The Texans have a talent deficiency on defense. They have three players on their defense that would be starters for other teams: Justin Reid, Zach Cunningham, and J.J. Watt. That’s it. Everyone else ranges from horrendous to below replacement level. Since 2018, Bill O’Brien has mortgaged talent from the defensive side of the ball, invested in his offense, and never had the results needed to make up for it. The cracks were there all along. This year the dam burst.

In case you forgot, Houston’s defense lost D.J. Reader and Tashaun Gipson last offseason, and only added Eric Murray to it. They drafted defensive players who failed to contribute this season in any meaningful way. It’s not a rookie season. Idiot. Aside from Reid, the defensive players they’ve added haven’t developed into consistent starters. The great players they’ve kept have only gotten older. Get your shopping cart. Don’t go into the basement. It’s a gray apocalyptic wasteland. Even with Watt playing a full season, Houston is 30th in defensive DVOA, and are 24th in points allowed.

Anthony Weaver deserves part of the blame. He’s consistently made decisions that have actively hurt this team. As recently as last week he played two high shells to defend the sideline against Philip Rivers, who can’t throw the ball down the sideline well, and saw his defense absolutely crushed in the slot and the seams because of it. He’s done everything from continue to start Whitney Mercilus, to have Jacob Martin drop in coverage and rush on the interior instead of rush along the edge, play Eric Murray at slot cornerback, turn Lonnie Johnson Jr. into a meaningless single high safety, failed to use Ross Blacklock in any way similar to how he had success at TCU, called plenty of blitzes without generating pressure, and so many other things that have been lost to the sands of time. The list goes on on and on.

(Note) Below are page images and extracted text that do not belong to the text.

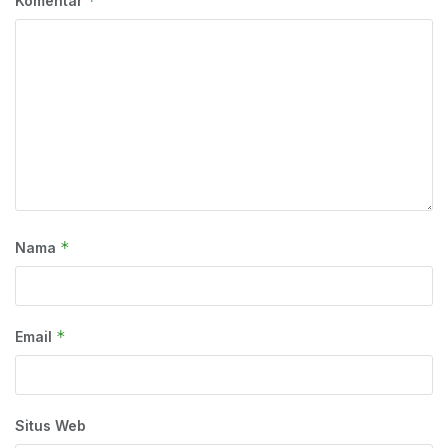
*
Komentar
*
Nama
*
Email
Situs Web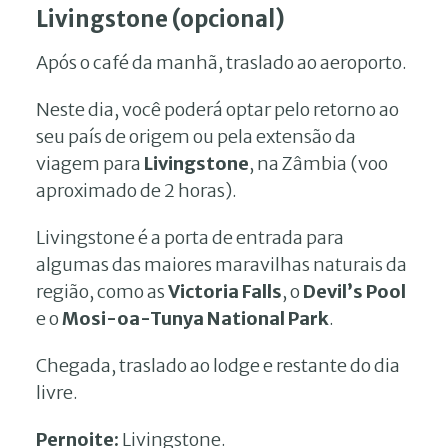
Livingstone (opcional)
Após o café da manhã, traslado ao aeroporto.
Neste dia, você poderá optar pelo retorno ao
seu país de origem ou pela extensão da
viagem para
Livingstone
, na Zâmbia (voo
aproximado de 2 horas).
Livingstone é a porta de entrada para
algumas das maiores maravilhas naturais da
região, como as
Victoria Falls
, o
Devil’s Pool
e o
Mosi-oa-Tunya National Park
.
Chegada, traslado ao lodge e restante do dia
livre.
Pernoite:
Livingstone.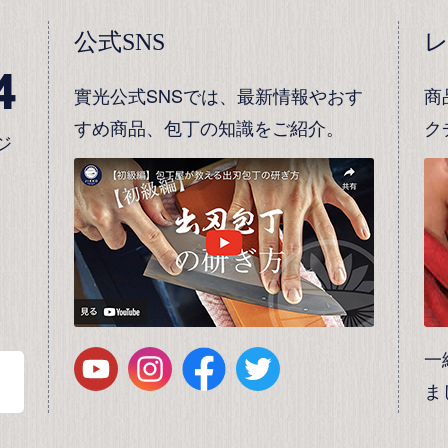
公式SNS
4
實光公式SNSでは、最新情報やおす
商
すめ商品、包丁の知識をご紹介。
ク
ジ
一
ま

As hurtful as Weaver has been, a new defensive coordinator isn’t going to dramatically change this defense. At its heart, the defense has a talent issue. It’s going to take a year or years for Houston to have a competent defense again. The entire building needs to be demolished and rebuilt.

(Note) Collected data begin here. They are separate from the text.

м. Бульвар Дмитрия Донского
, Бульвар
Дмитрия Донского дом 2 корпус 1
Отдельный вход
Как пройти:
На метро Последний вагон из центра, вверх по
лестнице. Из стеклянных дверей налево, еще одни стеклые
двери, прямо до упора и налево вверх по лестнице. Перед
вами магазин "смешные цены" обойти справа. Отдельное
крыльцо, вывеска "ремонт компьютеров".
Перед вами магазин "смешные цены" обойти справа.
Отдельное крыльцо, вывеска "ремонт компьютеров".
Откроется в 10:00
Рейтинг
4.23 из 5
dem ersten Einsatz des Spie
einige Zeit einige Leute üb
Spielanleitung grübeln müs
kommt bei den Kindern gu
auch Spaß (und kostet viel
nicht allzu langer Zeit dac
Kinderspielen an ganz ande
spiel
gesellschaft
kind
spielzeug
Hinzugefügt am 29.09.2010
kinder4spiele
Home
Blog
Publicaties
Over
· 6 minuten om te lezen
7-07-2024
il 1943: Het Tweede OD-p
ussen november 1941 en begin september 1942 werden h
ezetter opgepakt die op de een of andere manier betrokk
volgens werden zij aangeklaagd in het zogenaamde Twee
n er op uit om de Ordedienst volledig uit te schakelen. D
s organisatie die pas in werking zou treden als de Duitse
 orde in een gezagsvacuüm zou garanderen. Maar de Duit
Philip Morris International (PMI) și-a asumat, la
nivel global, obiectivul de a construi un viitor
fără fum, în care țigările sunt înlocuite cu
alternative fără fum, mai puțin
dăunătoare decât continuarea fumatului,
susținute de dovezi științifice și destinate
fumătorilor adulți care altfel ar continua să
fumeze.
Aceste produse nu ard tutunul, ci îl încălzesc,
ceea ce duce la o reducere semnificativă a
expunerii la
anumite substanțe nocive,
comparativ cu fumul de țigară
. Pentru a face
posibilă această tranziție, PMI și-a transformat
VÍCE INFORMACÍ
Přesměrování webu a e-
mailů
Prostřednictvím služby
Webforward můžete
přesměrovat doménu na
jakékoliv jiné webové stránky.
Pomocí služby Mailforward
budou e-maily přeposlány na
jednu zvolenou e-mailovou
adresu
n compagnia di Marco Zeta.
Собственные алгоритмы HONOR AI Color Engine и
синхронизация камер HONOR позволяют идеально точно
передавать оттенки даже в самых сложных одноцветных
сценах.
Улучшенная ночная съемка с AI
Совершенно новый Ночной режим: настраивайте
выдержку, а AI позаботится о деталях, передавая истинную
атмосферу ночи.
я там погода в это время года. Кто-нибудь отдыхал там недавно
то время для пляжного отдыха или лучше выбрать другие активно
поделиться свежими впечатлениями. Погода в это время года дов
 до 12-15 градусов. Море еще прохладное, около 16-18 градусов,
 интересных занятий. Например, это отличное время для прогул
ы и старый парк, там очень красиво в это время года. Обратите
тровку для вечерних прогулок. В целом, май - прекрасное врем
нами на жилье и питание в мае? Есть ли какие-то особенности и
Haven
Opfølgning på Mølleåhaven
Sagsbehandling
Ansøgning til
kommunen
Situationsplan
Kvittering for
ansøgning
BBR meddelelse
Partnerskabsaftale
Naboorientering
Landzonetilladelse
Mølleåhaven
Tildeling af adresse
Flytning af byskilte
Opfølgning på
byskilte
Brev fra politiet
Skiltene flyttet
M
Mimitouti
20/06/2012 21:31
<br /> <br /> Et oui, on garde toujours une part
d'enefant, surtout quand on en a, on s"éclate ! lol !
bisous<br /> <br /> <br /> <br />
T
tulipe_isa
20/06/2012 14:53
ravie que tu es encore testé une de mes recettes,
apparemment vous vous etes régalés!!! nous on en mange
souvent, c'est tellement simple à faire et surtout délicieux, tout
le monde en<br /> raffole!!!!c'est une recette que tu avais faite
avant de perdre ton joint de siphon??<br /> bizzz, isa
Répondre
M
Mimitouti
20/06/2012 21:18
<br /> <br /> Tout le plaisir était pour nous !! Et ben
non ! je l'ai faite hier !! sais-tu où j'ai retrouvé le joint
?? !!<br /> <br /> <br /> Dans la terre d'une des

Robert Saleh had an all-time great pass defense in 2019 because it had Nick Bosa, Arik Armstead, DeForrest Buckner, Dee Ford, and Sheldon Day demolishing fronts, and coverage linebackers in Fred Warner and Dre Greenlaw who could carry out every coverage task needed for a cover three defense to cover the middle of the field. His 2020 defense has been underwhelming and it’s propped up by the turnovers its created. His cover three, and now cover four defense, isn’t what Houston is missing. It’s missing the defensive line, coverage linebacker talent, and boundary cornerbacks needed to play it.

Matt Eberflus turned the Colts defense around in 2018. This had more to do with the fact that he had great players we didn’t know were great players yet. Darius Leonard, Kenny Moore, Denico Autry, Anthony Walker, and Pierre Desir all came out of nowhere this season. Since then the Colts have had a good, to now a great defense that has recently been picked apart some, that has seen its young players develop further and has added Buckner, Julian Blackmon (the type of player everyone wanted Malik Hooker to be), and Xavier Rhodes to it.

The Texans defense lacks the talent needed for both of these defensive coordinators, or any defensive coordinator, to bring this defense up to acceptable. Houston is praying to have at best a 20th ranked defense next year. It’s questionable that any coordinator could do this in the span of a season with the problems they currently have, and even then, this wouldn’t be enough without the offensive production needed to make up for it.

For Houston to become a playoff team again, they need to get the most out of Watson, and outscore whoever it is they are playing. You don’t have to drop 31 a game to be a winning football team, but for a team with a defense this atrocious, ball-control, high possession do just enough football wouldn’t make this possible. The future and the entire franchise is Deshaun Watson. Getting the most out of him is the only thing that matters.

Don’t overthink it. The Texans need an offensive minded head coach to do exactly this.